Les indicateurs sont exploitables de plusieurs manières dans Arch’Assist : ils s’affichent dans les représentations visuelles comme le POS (Plan d’Occupation des Sols fonctionnel) et le Landscape applicatif, et ils sont également intégrés dans les rapports générés par ArchReport. Cette polyvalence en fait un outil efficace de mesure, de pilotage et de communication au service de toutes les parties prenantes.
POS
Le Plan d’Occupation des Sols (POS), et plus particulièrement le POS fonctionnel, est un outil de représentation et de structuration du système d’information. Il s’agit d’un plan de classement, organisé en zones, quartiers, blocs et îlots, permettant de répartir l’ensemble des capacités que supporte le système d’information, qu’elles soient informatisées ou non. En offrant une vision cartographique et hiérarchisée de l’occupation des ressources et des capacités, il sert à comprendre comment le SI soutient réellement les activités de l’entreprise, à identifier les doublons, les lacunes ou les dépendances critiques, et à prioriser les investissements et projets d’évolution. Il permet également de rationaliser le patrimoine applicatif et technique, de renforcer la cohérence entre stratégie métier et système d’information, et de faciliter la communication entre décideurs, métiers et équipes techniques. Le POS constitue ainsi un outil central de gouvernance et de pilotage du SI, garantissant une vision claire, partagée et exploitable pour la transformation de l’entreprise.

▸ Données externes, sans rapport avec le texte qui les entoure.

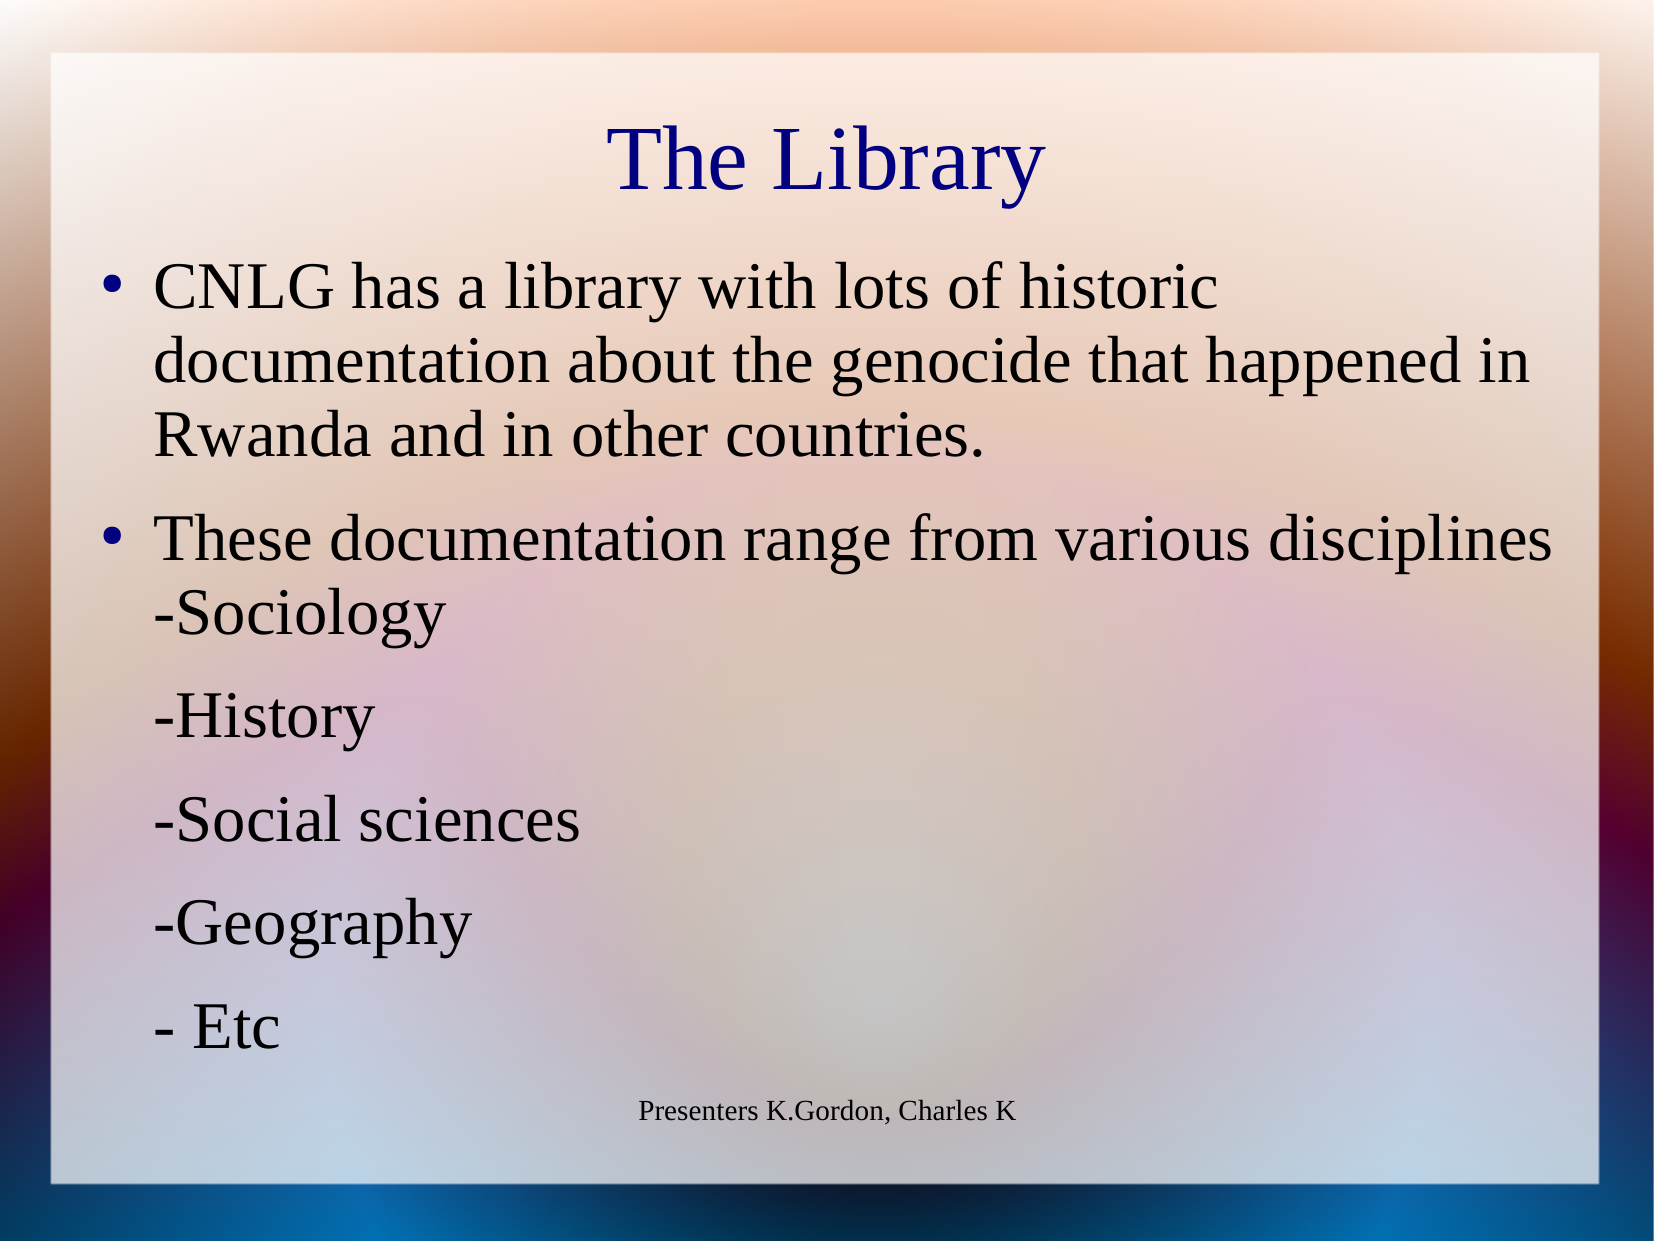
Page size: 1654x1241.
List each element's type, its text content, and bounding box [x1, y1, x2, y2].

picture [0, 0, 1654, 1241]
title The Library [82, 62, 1571, 248]
list CNLG has a library with lots of historic documentation about the genocide that happened in Rwanda and in other countries. These documentation range from various disciplines -Sociology -History -Social sciences -Geography - Etc [82, 248, 1571, 1064]
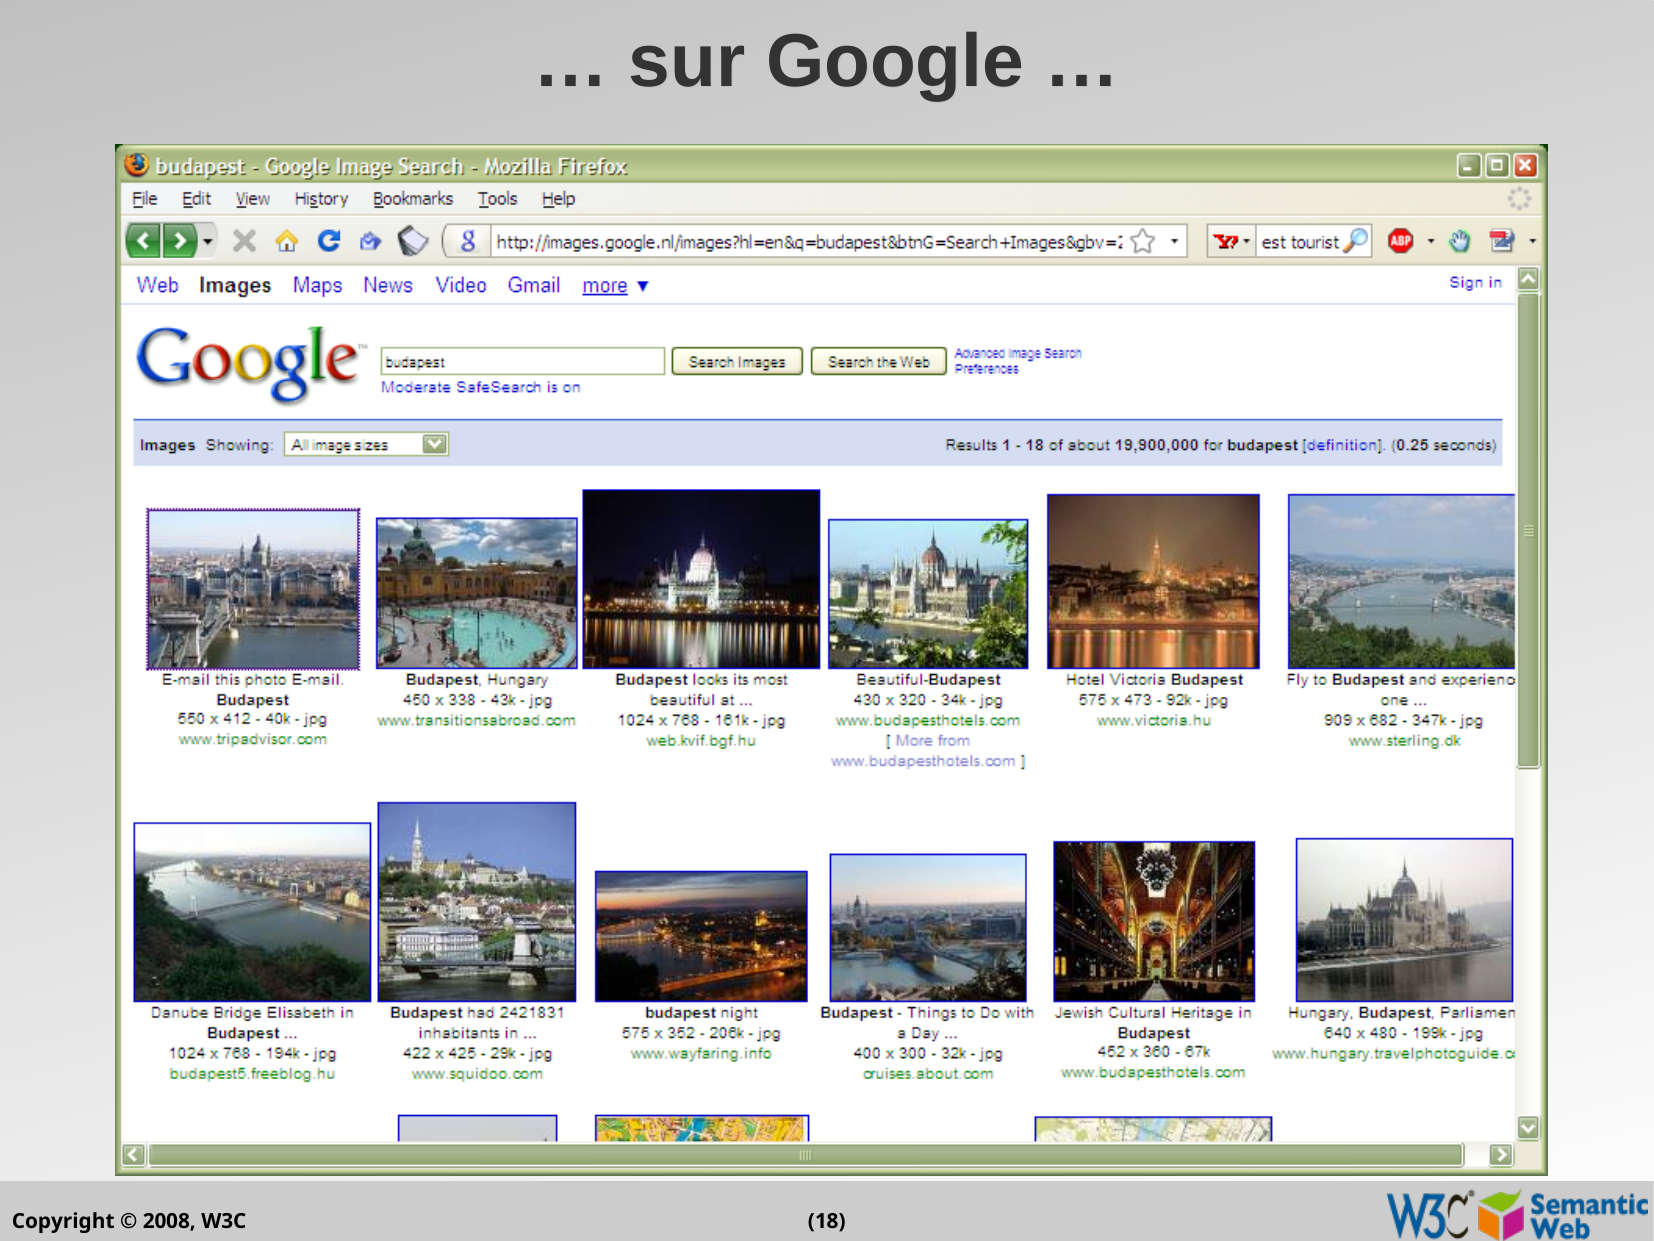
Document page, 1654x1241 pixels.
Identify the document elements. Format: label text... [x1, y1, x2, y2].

picture [1387, 1187, 1648, 1241]
picture [115, 144, 1548, 1177]
title … sur Google … [0, 0, 1654, 119]
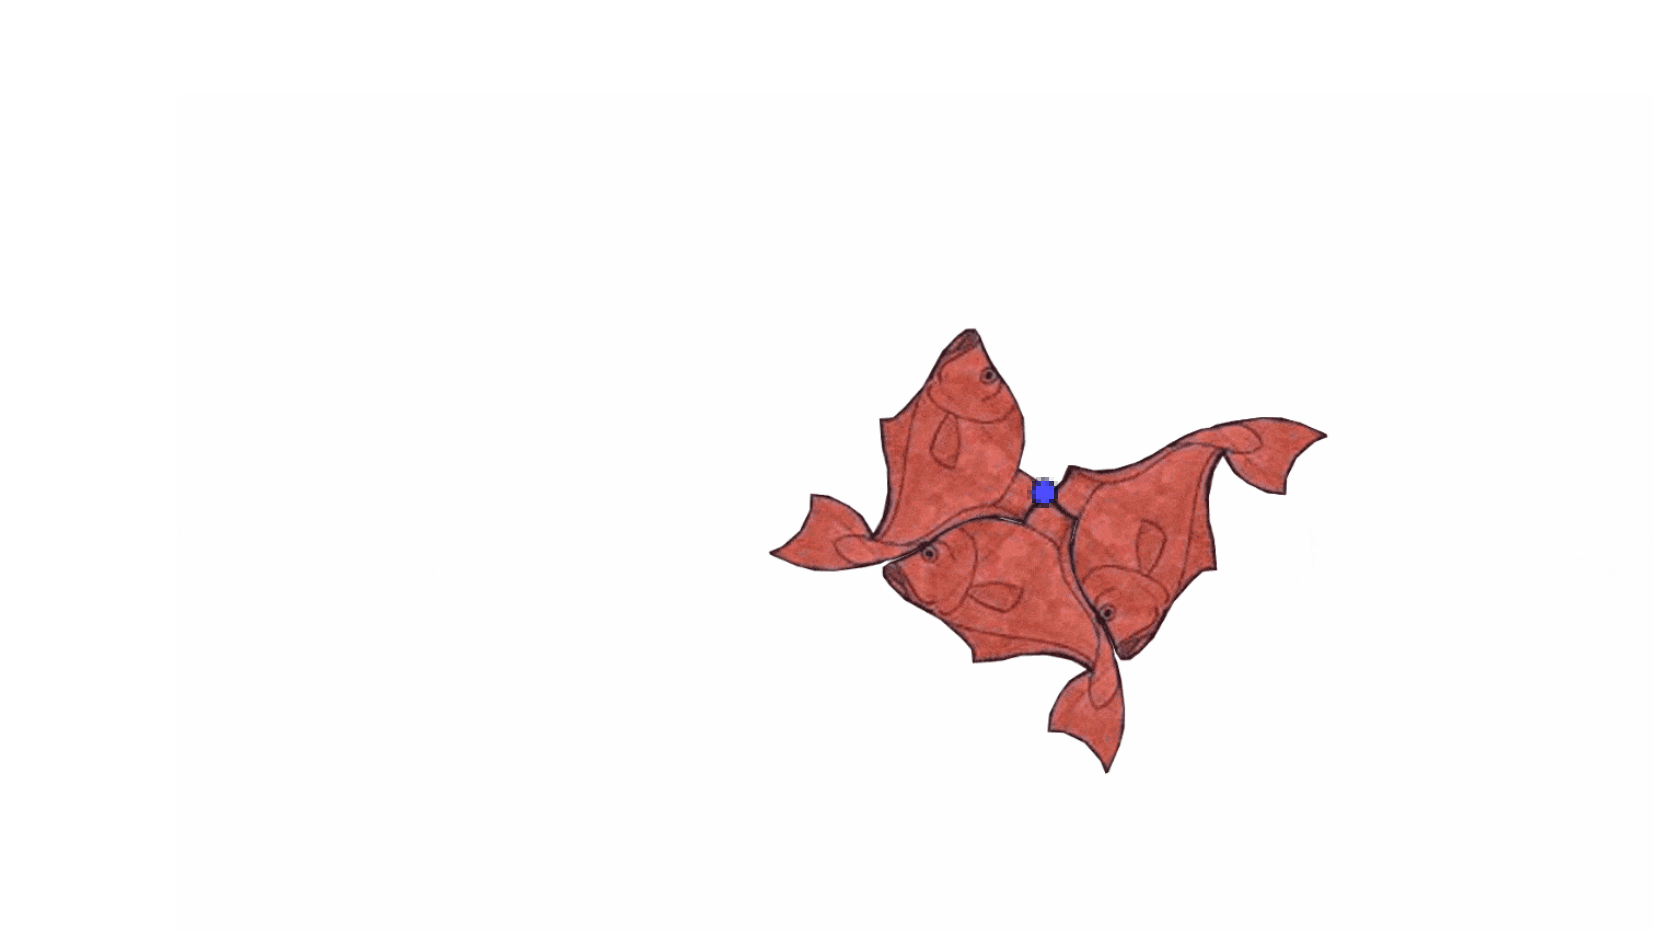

Il fait partie intégrante du cadre d’architecture fonctionnel et constitue, à ce titre, l’intermédiaire d’alignement entre la vision métier (processus, activités) et la vision IT (applications, composants techniques). Il garantit ainsi une cohérence globale, favorise une gouvernance efficace du SI et soutient la réussite des projets de transformation.